Figure 6. Characterization of microbial TMA formation from TML versus alternative TMA-generating nutrients in mouse intestines, human fecal cultures, and cloned microbial TMA lyases.

(A) Intestines from conventionally reared C57BL/6J mice (N = 7) were sectioned as indicated, incubated with either d9-trimethyllysine (d9-TML), d9-carnitine, or d9-choline anaerobically, and then production of d9-trimethylamine (d9-TMA) quantified as described in Methods. (B) Human feces from vegans (N = 8) and omnivores (N = 10–15 as indicated) were incubated with either d9-TML, d9-carnitine, or d9-choline anaerobically, and then production of d9-TMA quantified as described in Methods. Student’s t test (2 tailed) was used to examine the difference between groups. All data are presented as mean ± standard error. (C) Recombinant microbial TMA lyases were cloned and expressed, and then activity (production of d9-TMA) with the indicated d9-labeled substrates determined as described under Methods.

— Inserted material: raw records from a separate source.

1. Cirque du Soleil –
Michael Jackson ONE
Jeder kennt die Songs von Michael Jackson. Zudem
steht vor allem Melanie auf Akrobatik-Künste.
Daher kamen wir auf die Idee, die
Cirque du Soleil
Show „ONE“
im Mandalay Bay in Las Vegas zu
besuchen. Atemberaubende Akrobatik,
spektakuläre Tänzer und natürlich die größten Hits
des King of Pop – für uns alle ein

Figure 7. Impact of TML- versus choline-supplemented diet on plasma levels of TML and TMAO, and in vivo thrombosis potential.

Groups of mice (N = 15) were placed on chemically defined diets supplemented with either 1% trimethyllysine (TML) (A and B) or 1% choline (C) for 11 days as described under Methods. At the indicated times, plasma levels of trimethylamine N-oxide (TMAO) (A and C) or TML (B) were quantified by stable-isotope-dilution LC-MS/MS. (D) In addition, after 11 days of the indicated diet (N = 10), the impact of supplemental dietary TML versus choline on both TMAO levels and in vivo thrombosis potential, as monitored using the FeCl₃ carotid artery injury model, was determined as described under Methods. Plasma levels of metabolites after 11 days of the indicated diets were as follows: for 1% TML group, TMAO =4.5 ± 0.7 μM, TML = 37.0 ± 4.9 μM. For 1% choline group, TMAO = 90.6 ± 19.5 μM, TML = 0.8 ± 0.1 μM. For chemically defined chow group, TMAO= 2.6 ± 0.4 μM; TML = 0.9 ± 0.2 μM. Student’s t test (2 tailed) was used to examine the difference between groups. All data are presented as mean ± standard error.